* _PROBLEM DESCRIPTION_: Only the lines from the start of the entries through the line with "13: (19, 42)" are wanted; please output them exactly.

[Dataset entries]
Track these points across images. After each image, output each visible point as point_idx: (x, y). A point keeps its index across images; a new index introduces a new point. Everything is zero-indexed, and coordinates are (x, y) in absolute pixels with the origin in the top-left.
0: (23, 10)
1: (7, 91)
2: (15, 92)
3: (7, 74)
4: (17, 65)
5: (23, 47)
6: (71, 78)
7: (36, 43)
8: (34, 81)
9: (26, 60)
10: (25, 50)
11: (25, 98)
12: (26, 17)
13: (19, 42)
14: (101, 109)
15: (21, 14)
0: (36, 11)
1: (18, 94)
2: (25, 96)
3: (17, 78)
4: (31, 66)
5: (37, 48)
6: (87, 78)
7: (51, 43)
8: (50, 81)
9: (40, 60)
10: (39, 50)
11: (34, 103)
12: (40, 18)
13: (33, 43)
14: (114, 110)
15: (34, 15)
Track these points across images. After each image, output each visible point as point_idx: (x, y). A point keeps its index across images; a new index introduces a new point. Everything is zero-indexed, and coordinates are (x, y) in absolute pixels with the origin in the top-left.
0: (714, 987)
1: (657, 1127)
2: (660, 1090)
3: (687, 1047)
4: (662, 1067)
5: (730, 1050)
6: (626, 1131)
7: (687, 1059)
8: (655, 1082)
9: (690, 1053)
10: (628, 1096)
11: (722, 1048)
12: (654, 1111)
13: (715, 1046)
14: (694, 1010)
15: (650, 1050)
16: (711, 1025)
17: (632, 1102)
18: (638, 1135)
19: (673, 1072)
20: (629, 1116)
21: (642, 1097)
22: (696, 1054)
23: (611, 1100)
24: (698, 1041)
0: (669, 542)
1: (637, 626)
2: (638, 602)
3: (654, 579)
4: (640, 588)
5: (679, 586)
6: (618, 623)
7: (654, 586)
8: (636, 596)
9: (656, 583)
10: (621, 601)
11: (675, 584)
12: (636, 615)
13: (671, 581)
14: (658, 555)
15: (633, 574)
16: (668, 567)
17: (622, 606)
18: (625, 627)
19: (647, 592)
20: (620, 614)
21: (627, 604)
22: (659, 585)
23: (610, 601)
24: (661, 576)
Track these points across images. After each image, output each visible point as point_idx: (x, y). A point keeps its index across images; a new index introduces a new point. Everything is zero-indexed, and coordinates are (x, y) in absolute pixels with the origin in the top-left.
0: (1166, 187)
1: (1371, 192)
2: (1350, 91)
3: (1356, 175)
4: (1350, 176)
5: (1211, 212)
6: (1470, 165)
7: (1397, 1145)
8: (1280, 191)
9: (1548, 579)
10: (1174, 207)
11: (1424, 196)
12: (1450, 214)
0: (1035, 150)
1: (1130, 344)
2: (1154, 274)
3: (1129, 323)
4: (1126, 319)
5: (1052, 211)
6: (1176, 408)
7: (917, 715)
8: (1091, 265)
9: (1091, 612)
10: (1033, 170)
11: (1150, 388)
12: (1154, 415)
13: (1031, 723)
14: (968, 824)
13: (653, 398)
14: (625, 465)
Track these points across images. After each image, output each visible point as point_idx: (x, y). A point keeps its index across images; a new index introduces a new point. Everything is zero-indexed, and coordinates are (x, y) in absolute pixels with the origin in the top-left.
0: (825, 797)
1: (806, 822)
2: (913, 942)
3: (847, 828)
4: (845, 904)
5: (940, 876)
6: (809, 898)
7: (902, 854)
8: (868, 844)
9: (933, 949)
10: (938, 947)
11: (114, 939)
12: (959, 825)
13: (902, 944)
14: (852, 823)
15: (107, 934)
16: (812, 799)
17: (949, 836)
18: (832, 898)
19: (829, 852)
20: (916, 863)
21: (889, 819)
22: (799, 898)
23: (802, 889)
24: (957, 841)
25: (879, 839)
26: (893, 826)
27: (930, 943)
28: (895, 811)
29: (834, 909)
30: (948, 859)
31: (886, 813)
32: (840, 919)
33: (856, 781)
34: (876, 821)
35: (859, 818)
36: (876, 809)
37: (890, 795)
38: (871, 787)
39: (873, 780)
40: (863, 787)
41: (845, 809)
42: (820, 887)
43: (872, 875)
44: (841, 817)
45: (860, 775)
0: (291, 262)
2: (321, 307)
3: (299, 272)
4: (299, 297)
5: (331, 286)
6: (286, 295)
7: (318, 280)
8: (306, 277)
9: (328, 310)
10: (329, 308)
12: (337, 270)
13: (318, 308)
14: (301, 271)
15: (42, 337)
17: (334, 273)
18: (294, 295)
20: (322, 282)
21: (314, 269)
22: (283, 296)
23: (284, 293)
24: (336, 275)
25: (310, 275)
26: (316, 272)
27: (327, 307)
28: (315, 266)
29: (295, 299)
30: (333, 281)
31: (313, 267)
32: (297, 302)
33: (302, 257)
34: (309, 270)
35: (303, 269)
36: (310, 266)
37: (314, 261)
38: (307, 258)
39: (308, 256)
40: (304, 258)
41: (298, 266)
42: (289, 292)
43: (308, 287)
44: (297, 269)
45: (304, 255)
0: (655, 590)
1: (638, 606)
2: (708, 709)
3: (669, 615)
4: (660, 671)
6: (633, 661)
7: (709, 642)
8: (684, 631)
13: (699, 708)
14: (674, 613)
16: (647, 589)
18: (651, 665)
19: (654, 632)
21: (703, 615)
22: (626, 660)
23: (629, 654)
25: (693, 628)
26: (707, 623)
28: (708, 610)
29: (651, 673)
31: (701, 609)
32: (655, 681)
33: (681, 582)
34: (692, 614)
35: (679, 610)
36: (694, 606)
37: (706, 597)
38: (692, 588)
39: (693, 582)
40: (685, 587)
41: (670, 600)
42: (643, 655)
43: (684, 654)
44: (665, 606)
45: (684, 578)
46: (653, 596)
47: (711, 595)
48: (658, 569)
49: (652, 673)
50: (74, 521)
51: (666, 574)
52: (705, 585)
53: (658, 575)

* _OUTPUT BELOW_:
Track these points across images. After each image, output each visible point as point_idx: (x, y). A point keeps its index across images; a new index introduces a new point. Everything is zero-indexed, and coordinates are (x, y) in absolute pixels with the origin in the top-left.
0: (23, 10)
1: (7, 91)
2: (15, 92)
3: (7, 74)
4: (17, 65)
5: (23, 47)
6: (71, 78)
7: (36, 43)
8: (34, 81)
9: (26, 60)
10: (25, 50)
11: (25, 98)
12: (26, 17)
13: (19, 42)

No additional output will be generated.